**Text passage**
--- START ---

The expected value of a discrete random variable is the sum of all the values the variable can take times the probability of that value occurring.

$${E} \left( {X} \right)=\sum { {x}. {p} \left( {x} \right)}$$

The expected value of random variable $$X$$ is often written as $${E} \left( {X} \right)$$ or $${ \mu }$$ or $${ \mu }\text{X}$$.

#### Example: Expected Return of a Discrete Random Variable

Given the experiment of rolling a single die, calculate the expected value.

Solution

Using the result:

$${E} \left( {X} \right)=\sum { {x}.{p} \left( {x} \right)}$$

We have:

$${E} \left( {X} \right) =1\times \left(\cfrac{1}{6}\right)+2\times \left(\cfrac{1}{6}\right)+3\times \left(\cfrac{1}{6}\right)+4\times \left(\cfrac{1}{6}\right)+5\times \left(\cfrac{1}{6}\right)+6\times \left(\cfrac{1}{6}\right)= 3.5$$

## Expected Value of a Continuous Random Variable

If $$\alpha$$ and $$\beta$$ are constants, then:

$$E(\alpha X)=a\bullet E(X)=a\bullet \sum{x\bullet P(x)}$$

And

$$E(\alpha X+\beta)=\alpha E(X)+\beta$$

If $$X$$ is a continuous random variable with a probability density function $${f}\left( {x} \right)$$, then the expected value (or mean) of $$X$$ is given by

$$E\left( X \right) =\int _{ -\infty }^{ \infty }{ xf\left( x \right)dx }$$

Where $$f(x)$$ is the probability density function of $$x$$.

#### Example: Expected Return of Continuous Random Variable

Given the following probability density function of a continuous random variable:

$$f\left( x \right) =\begin{cases} \cfrac { x }{ 2 } , & 0< x < 2 \\ 0, & otherwise \end{cases}$$

Calculate $$E(X)$$.

$$E\left( X \right) =\int _{ -\infty }^{ \infty }{ xf\left( x \right) dx } =\int _{ 0 }^{ 2 }{ x\bullet \frac { x }{ 2 } \bullet dx={ \left[ \frac { { x }^{ 3 } }{ 6 } \right] }_{ x=0 }^{ x=2 }=\frac { 8 }{ 6 } =\frac { 4 }{ 3 } }$$

### The Mode of a Discrete Random Variable

The mode of a discrete random variable is the value that is most likely to occur.

#### Example: Calculating the Mode of Discrete Random Variable

Given the experiment of rolling two dice simultaneously, what is the mode of the probability distribution of the sum of the two dice?

--- END ---

**Instructions to follow**
In the passage on expected value, what expected value is worked out for rolling a single die?

Bounding boxes with keypoints:
--- START ---

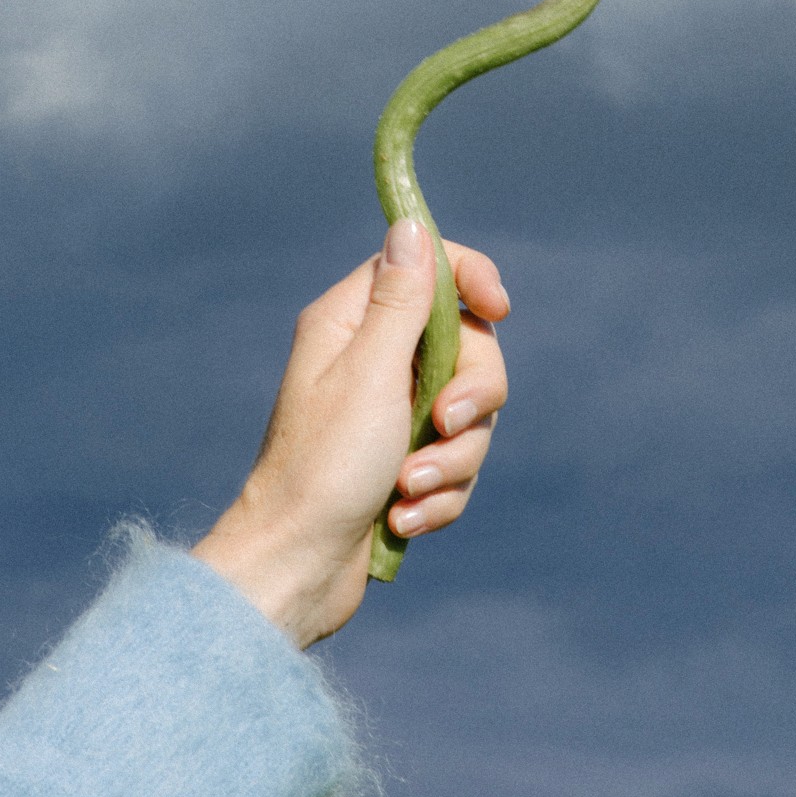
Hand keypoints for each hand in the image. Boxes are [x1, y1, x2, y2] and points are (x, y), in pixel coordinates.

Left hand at [191, 220, 508, 647]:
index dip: (470, 280)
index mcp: (351, 324)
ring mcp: (389, 418)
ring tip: (407, 491)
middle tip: (440, 425)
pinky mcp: (402, 468)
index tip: (499, 309)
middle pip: (466, 348)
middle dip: (468, 396)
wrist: (296, 571)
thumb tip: (411, 225)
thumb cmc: (322, 469)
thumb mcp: (369, 373)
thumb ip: (401, 301)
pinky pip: (455, 465)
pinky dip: (439, 495)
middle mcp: (371, 363)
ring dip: (450, 460)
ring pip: (468, 415)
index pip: (426, 269)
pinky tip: (400, 520)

--- END ---

**Problem solution**
3.5